There is a reason why cloud computing is being chosen by many small business owners in a range of sectors, including healthcare and recruitment, and that is down to the myriad of benefits the technology provides:
- Compete with the big boys: It didn’t take long for small business owners to realize that cloud computing services would provide them with the infrastructure to compete with large corporations, without having to invest a hefty amount of money.
- Support: If you’re a small business the idea of having a dedicated IT team may be distant on the horizon, and with the cloud you don’t even necessarily need them. If you opt for a good cloud services provider, then they can be your IT team and provide training in how you and your team should use the service.
- Flexible: If you’re running out of server space, then just request another one from your provider, and hey presto! There’s no waiting weeks on end for this kind of upgrade.
- Cost-effective: Because you do not need to invest in as much on-site technology and since you can offer employees a flexible working arrangement, this can help to cut back on expenditure.
- Easy to get started: It’s easy to get your cloud service set up, or to get your provider to do so, and then you and your employees can get working.
- Remote working: Your business’ data and programs can be accessed from any location where the internet is available.
Then again, there are security aspects a small business needs to consider
Firstly, you are placing your business data in the trust of an outside entity that is based off your premises, so in a very real way you are placing the security of your business data in another person’s hands. If the trust is not there, there’s either something about the company that doesn’t fit with your needs, or you just don’t have the level of trust needed to make the cloud work for your small business.
Secondly, the chances of losing data through the cloud may not be the likeliest of events to occur, but it is nonetheless a situation that you are advised to prepare for. The cloud is vulnerable to hacking just like much of everything else on the internet. On-site backups may seem like a good idea, but these are placed under a different threat.
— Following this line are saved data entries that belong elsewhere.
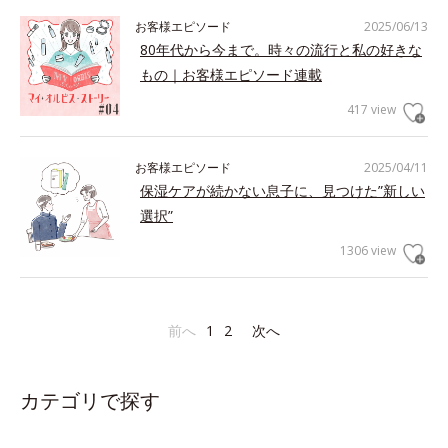
お客様エピソード
2025/06/13
80年代から今まで。時々の流行と私の好きな
もの｜お客様エピソード連載
417 view
お客様エピソード
2025/04/11
保湿ケアが続かない息子に、見つけた”新しい
選択”
1306 view
前へ
1
2
次へ
カテゴリで探す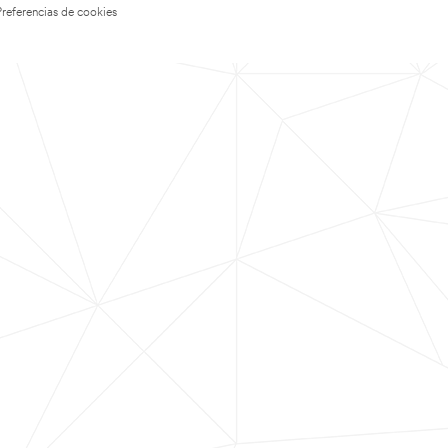
Preferencias de cookies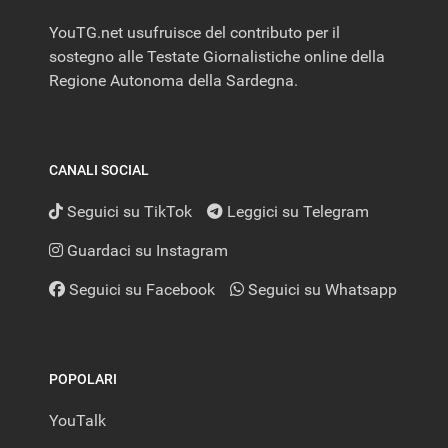
YouTG.net usufruisce del contributo per il
sostegno alle Testate Giornalistiche online della
Regione Autonoma della Sardegna.
CANALI SOCIAL
Seguici su TikTok
Leggici su Telegram
Guardaci su Instagram
Seguici su Facebook
Seguici su Whatsapp
POPOLARI
YouTalk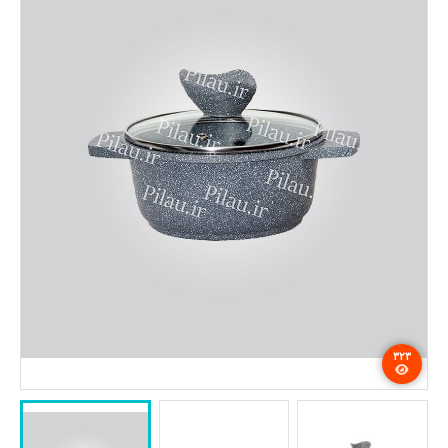
تماس با ما
۳۲۳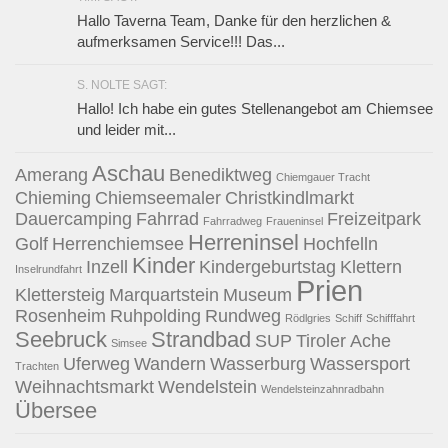
Hallo Taverna Team, Danke für den herzlichen &
aufmerksamen Service!!! Das...
S. NOLTE SAGT:
Hallo! Ich habe ein gutes Stellenangebot am Chiemsee
und leider mit...
Aschau
Amerang
Benediktweg
Chiemgauer Tracht
Chieming
Chiemseemaler
Christkindlmarkt
Dauercamping
Fahrrad
Freizeitpark
Fahrradweg
Fraueninsel
Herreninsel
Golf
Herrenchiemsee
Hochfelln
Kinder
Inzell
Kindergeburtstag
Klettern
Inselrundfahrt
Prien
Klettersteig
Marquartstein
Museum
Rosenheim
Ruhpolding
Rundweg
Rödlgries
Schiff
Schifffahrt
Seebruck
Strandbad
SUP
Tiroler Ache
Simsee
Uferweg
Wandern
Wasserburg
Wassersport
Trachten
Weihnachtsmarkt
Wendelstein
Wendelsteinzahnradbahn
Übersee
Thirdly, following on from the above, an internal breach from an in-house business associate or employee is an issue that should be considered.
Fourthly, one aspect that needs to be considered in the long run is laws in place to protect sensitive customer data; if this is applicable to the area in which your small business operates. It is not only advisable to understand the laws governing data, but to be aware of laws governing the security of your business’ data in the location where your data is stored.
Lastly, less of a security risk but simply general advice, you should do all you can to learn about the cloud and relevant security issues, so that you can then understand how this will affect your business’ workflow.
How to address cloud computing security concerns
There are ways that you can ease worries about taking your small business into the cloud, including:
- Employee security policy: The cloud brings up some unique security issues for your business and you need to address these. Remain up to date on potential security threats and put a policy in place as to how your employees should operate.
- Governing access: From the beginning, you need to decide if employees will be able to access business data on personal devices and the procedure to follow should a device be lost or stolen.Also, be attentive of who has access to what, as people from different areas of your business won’t necessarily need the same access privileges.
- Passwords: I advise you to get creative with passwords and not just use those that are easy to guess. Another thing with passwords: if an employee leaves your company, make sure that you change the passwords!
- Be secure about your provider: Do your research before choosing a cloud services provider, and make sure that they have a good reputation for their service and the level of security they provide. An independent audit of a supplier’s security standards, if feasible, is a good place to start.
Weighing up the pros and cons
From this, you can see that there are security aspects your small business needs to consider before venturing into the cloud. However, it is not necessarily the case of weighing up the benefits against the negatives, but more about deciding what you want from the cloud and making a business decision as to how it can improve your company’s workflow.